§ **Arbeitsauftrag 1**: Gib aus dem Textabschnitt über Jean Gebser die Stelle wortgetreu wieder, die mit den Worten „Es floss später“ einsetzt und mit „einer tiefgreifenden Einsicht.“ schließt.
§ **Arbeitsauftrag 2**: Prüfe anhand des Textabschnitts über Jean Gebser, ob die folgenden Aussagen zutreffen: (a) Für das Abzeichen musste Gebser sich zehn Minuten lang über Wasser halten. (b) Das Sprungbrett, von dem er springen musste, war fünf Meter hoch. (c) Als Kind stürzte Gebser von einer Klippe in einen Fluss. Beantworte jede Aussage mit Ja oder Nein und zitiere die entscheidenden Worte des Textabschnitts wörtlich.

§ **Textabschnitt**:
- - - - -

Urvertrauen oder Urangst?

Urvertrauen oder Urangst?

Als Jugendlicher erlebte der deutsch-schweizerische Philosoph Jean Gebser (1905-1973) etwas, das ihn sein Leben lang prägen sollte.

Es floss später in das Werk ein, das ihn weltbekannt machte: Ursprung und Gegenwart, eine monumentale Geschichte des menschlichen Bewusstseins in seinen unterschiedlichen Strukturen.

Oberflächlich betrachtet war Gebsers Erfahrung nicht ungewöhnlich; die meisten von uns haben sich irgendwann in einer ähnlichen Situation befunden. Aber die plötzliche Herausforderung, über die andere nicht mehr viel nachgedacht hätten, führte Gebser zu einer tiefgreifenden Einsicht.

Was war passiert? Er musste im Schwimmunterricht von einem Sprungbrett springen, das sich hoch über einem tiefen Wasser befand. Schwimmen zu lernen war in seiner Schule Pflicht, und für ihn ging es darum, das „Freischwimmer-Abzeichen“ zu erhalten. Dazu musste er von einem drei Meter hohen Sprungbrett springen und sich zehn Minuten lang über Wasser halten. Zu der Zeit hatte der junge Gebser schon einige Begegnungen mit dem Wasser hinter sich. Als er ein Jahr alt war, führte eine Unachtsamkeit seiner Mutter dazu, dass er in der Badewanne fast ertrank. Und einige Jahre später rutschte er auf einer steilen Klippe aus und stürzte beinahe in einen Fluss. Jetzt stand er also auf dem Sprungbrett; die anderen Jungen spornten ihn an und der Lehrer wartete. Bewusst und buchstäblich musste er sich in das hinabstürzen, was ihn Jahre zuvor traumatisiert hatte.

In diesen wenigen Momenten, ehe er den ersten von vielen weiteren „Sprüngen ins Ungewisse“, die noch kommen sollten, wagte, kristallisierte sich in ihm etwas heraus, das später zu einer leitenden Erkenntnis seiner Arbeit werden sollte. „Erst Jahrzehnte später wurde mir bewusst“, so schrieb er in seinen unvollendet gebliebenen autobiographischen Notizen Die schlafenden Jahre, „dass ich damals die Furcht vor dem Ungewissen verlor, und dass in mir selbst ein Vertrauen zu reifen begann, welches sich später bestimmend auf meine ganze Lebenshaltung auswirken sollte: das Vertrauen in die Kräftequellen des Daseins, der unverstellte Zugang zu ihnen, jene innere Sicherheit, die wahrscheinlich nur dann ganz zur Wirkung kommen kann, wenn es uns gelingt, das, was wir tun, nicht um unserer selbst willen zu tun.“[i]

Diese Zuversicht angesichts großer Ungewissheiten bildete die Grundlage für Gebsers Begriff des „Urvertrauens“, eines tiefen Gefühls des Aufgehobenseins und der Akzeptanz des Lebens. Das Gegenstück dazu bildet die „Urangst“, die unterschwellige Angst, die unsere Haltung gegenüber der Welt meist prägt.

- - - - -

§ **Bereitgestellte Daten**:

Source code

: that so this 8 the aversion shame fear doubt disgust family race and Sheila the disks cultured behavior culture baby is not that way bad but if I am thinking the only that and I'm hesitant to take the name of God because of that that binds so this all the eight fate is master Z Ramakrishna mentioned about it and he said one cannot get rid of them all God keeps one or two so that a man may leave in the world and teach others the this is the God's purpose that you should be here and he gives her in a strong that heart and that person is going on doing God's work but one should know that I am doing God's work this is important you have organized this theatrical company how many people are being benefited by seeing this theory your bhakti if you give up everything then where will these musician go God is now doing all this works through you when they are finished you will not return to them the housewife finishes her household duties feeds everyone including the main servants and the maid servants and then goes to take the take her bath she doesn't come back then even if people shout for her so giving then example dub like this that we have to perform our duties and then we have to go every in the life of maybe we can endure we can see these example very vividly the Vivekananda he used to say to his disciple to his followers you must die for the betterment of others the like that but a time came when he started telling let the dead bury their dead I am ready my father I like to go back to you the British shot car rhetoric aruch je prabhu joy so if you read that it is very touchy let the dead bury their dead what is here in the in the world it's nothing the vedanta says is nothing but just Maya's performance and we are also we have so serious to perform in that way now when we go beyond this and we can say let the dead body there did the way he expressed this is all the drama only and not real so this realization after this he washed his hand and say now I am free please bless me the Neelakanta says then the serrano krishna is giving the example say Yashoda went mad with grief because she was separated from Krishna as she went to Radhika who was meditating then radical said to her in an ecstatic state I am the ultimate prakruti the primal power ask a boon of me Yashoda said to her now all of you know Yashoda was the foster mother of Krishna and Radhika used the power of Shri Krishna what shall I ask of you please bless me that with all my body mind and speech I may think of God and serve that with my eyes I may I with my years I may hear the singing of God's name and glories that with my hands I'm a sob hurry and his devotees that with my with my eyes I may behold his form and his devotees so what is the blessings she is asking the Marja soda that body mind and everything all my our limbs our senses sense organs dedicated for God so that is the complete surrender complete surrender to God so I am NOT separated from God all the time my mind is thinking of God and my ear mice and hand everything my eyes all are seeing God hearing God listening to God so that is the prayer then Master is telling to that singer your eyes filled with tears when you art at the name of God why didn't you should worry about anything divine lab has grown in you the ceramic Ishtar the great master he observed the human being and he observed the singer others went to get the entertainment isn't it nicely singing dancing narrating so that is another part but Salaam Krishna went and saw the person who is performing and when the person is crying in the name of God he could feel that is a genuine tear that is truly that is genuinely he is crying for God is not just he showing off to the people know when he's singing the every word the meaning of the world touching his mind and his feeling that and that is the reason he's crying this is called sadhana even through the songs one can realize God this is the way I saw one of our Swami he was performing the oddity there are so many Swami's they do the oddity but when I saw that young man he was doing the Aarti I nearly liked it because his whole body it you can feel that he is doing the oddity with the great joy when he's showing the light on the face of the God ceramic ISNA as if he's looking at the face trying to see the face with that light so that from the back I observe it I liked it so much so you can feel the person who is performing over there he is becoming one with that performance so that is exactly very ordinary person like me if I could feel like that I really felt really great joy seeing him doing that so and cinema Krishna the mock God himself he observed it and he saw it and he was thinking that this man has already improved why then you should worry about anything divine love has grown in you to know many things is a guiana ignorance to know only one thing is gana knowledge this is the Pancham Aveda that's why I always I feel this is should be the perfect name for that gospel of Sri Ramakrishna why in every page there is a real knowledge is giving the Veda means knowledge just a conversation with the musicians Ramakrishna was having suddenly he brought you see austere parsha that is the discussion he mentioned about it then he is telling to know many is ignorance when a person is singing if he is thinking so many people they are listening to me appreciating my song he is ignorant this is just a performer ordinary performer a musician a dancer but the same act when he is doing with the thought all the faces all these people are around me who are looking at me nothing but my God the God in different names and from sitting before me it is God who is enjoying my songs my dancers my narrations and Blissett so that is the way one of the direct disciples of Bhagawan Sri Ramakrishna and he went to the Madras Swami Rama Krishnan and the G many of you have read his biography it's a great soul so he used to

- - - - -

§ **Schriftliche Antwort 1**:
Es floss später in das Werk ein, das ihn weltbekannt machte: Ursprung und Gegenwart, eine monumentale Geschichte des menschlichen Bewusstseins in seinen unterschiedlichen Strukturen.

Oberflächlich betrachtet war Gebsers Erfahrung nicht ungewöhnlich; die meisten von uns haben sich irgendwann in einer ähnlichen Situation befunden. Aber die plötzliche Herausforderung, über die andere nicht mehr viel nachgedacht hätten, führte Gebser zu einer tiefgreifenden Einsicht.

§ **Schriftliche Antwort 2**:
(a) Ja: „sich zehn Minuten lang über Wasser halten“
(b) Nein: „von einem drei Meter hohen Sprungbrett springen“
(c) Nein: „rutschte er auf einer steilen Klippe aus und stürzte beinahe in einen Fluss“